You probably wouldn’t have expected a communist to have a dog named Harpo…or would you? ~ Hugh
The Consul describes some tourists as: "vandals in sandals" (I think this would be a superb name for a modern band)
Please let Yvonne have her dream…dream?...of a new life with me…please let me believe that all that is not an abominable self-deception. Please let me make her happy, deliver me from this dreadful tyranny of self. ~ The Consul in prayer
Allusions to other Classic Literature:
The narrative says: Darkness had fallen like The House of Usher
The Consul’s thoughts: alas for the Knight of Sorry Aspect (reference to Don Quixote). There are further references to Don Quixote.

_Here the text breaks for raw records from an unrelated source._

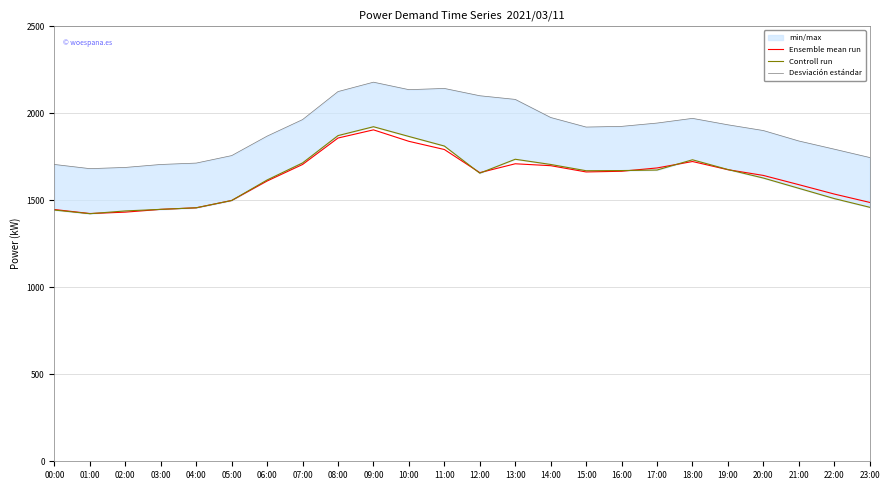

What is the minimum value shown in the chart?

1423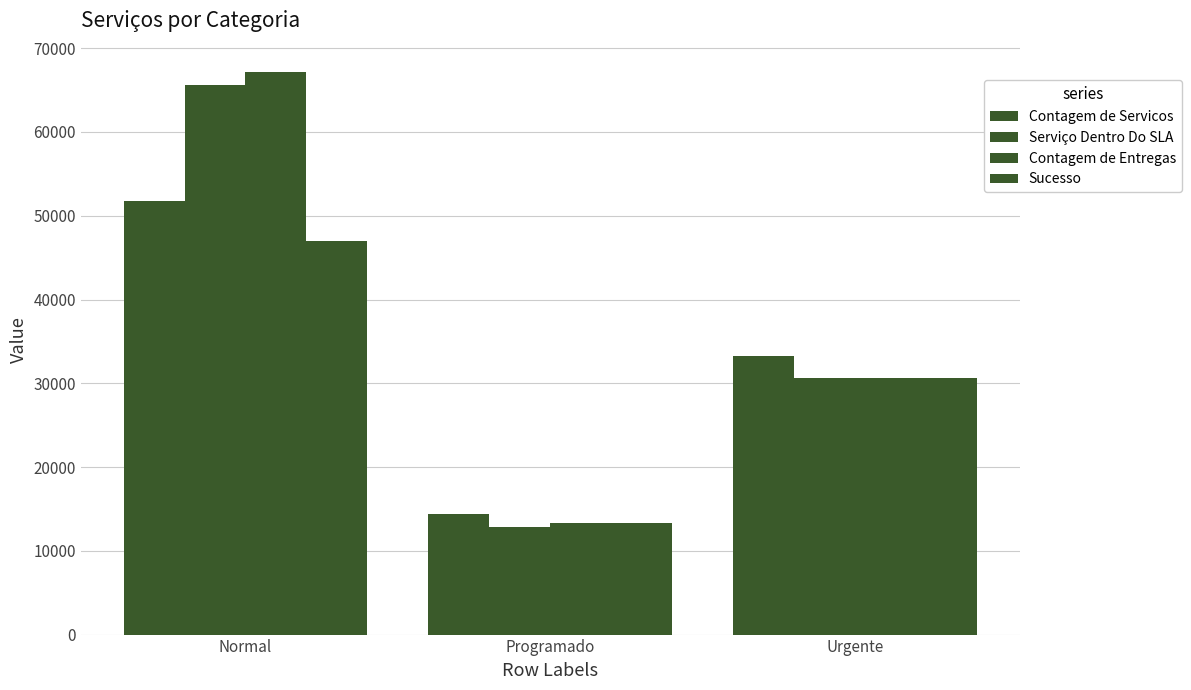

Does the chart contain any negative values?

No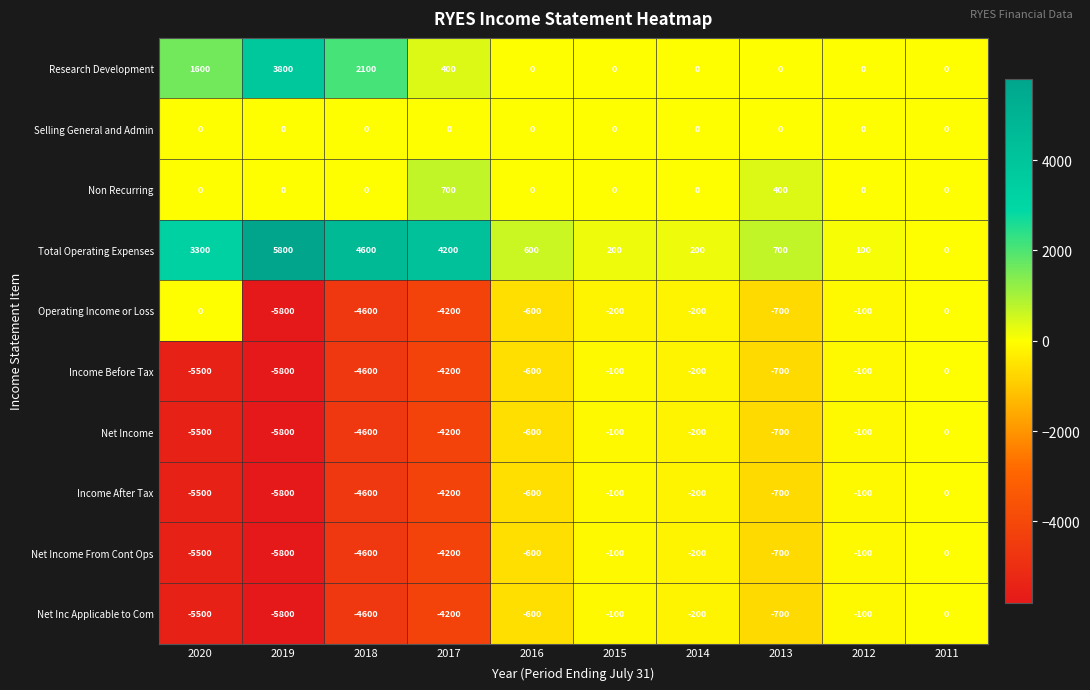

What is the difference between the second highest and second lowest values in the Operating Income or Loss series?

4600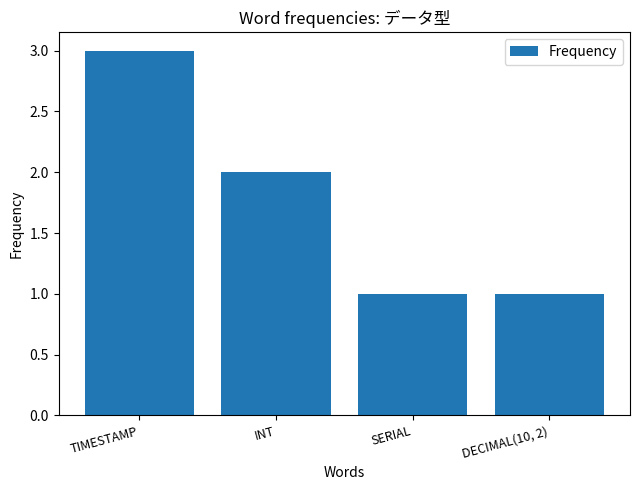

What is the label of the 3rd bar from the right?

INT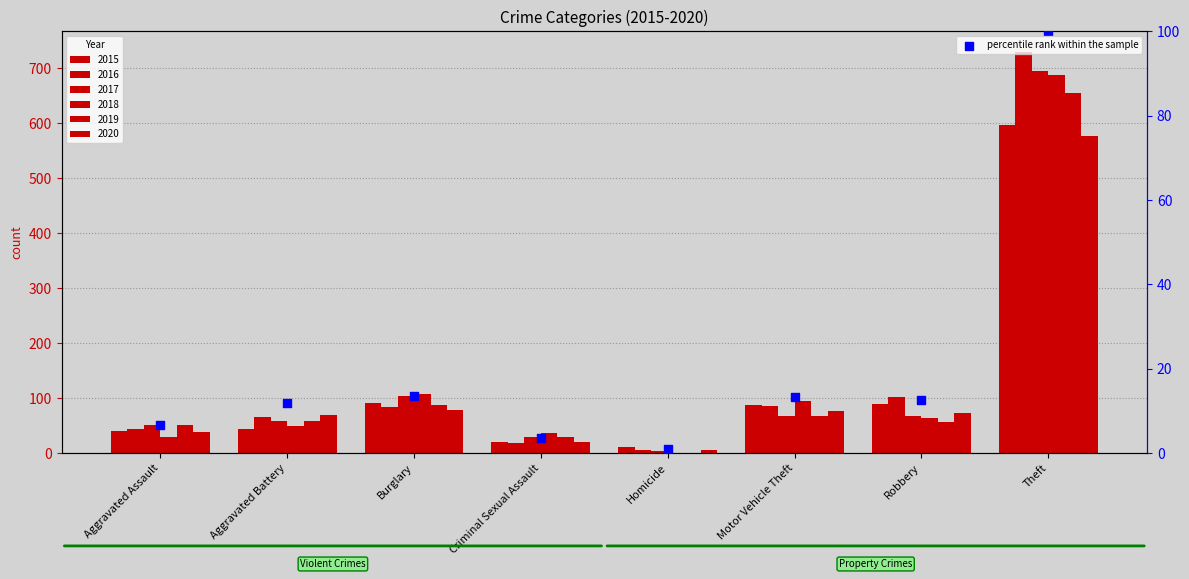

Between Homicide and Theft, which is larger?

Theft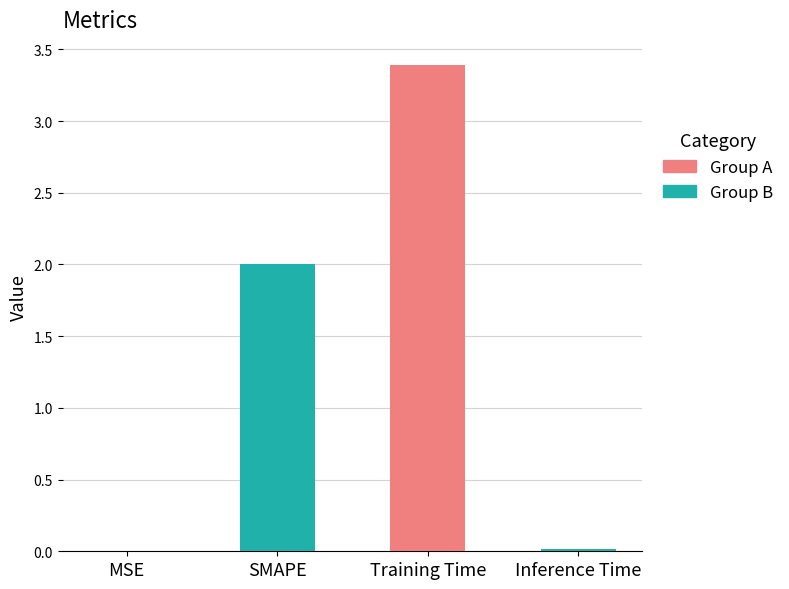

Rank the categories by value from highest to lowest.

Training Time, SMAPE, Inference Time, MSE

The Consul says he learned…the philosophical section of War and Peace by heart
Hugh responding to the question if he had profited by reading War and Peace: I profited by it to the extent of being able to distinguish it from Anna Karenina
Hugh has been reading The Sea Wolf and Valley of the Moon by Jack London
The narrative explains that Hugh had not yet read Melville, before he went to sea
Numerous books are named that The Consul sees in Jacques library, including All Quiet on the Western Front
The Consul in drunken thought to himself: "No one loves Scrooge and Scrooge loves no one."
The Consul makes reference to Robinson Crusoe
Film Rendition: 1984 starring Albert Finney and Jacqueline Bisset. A pretty faithful rendition, except a little added twist at the end. Skip the movie, read the book.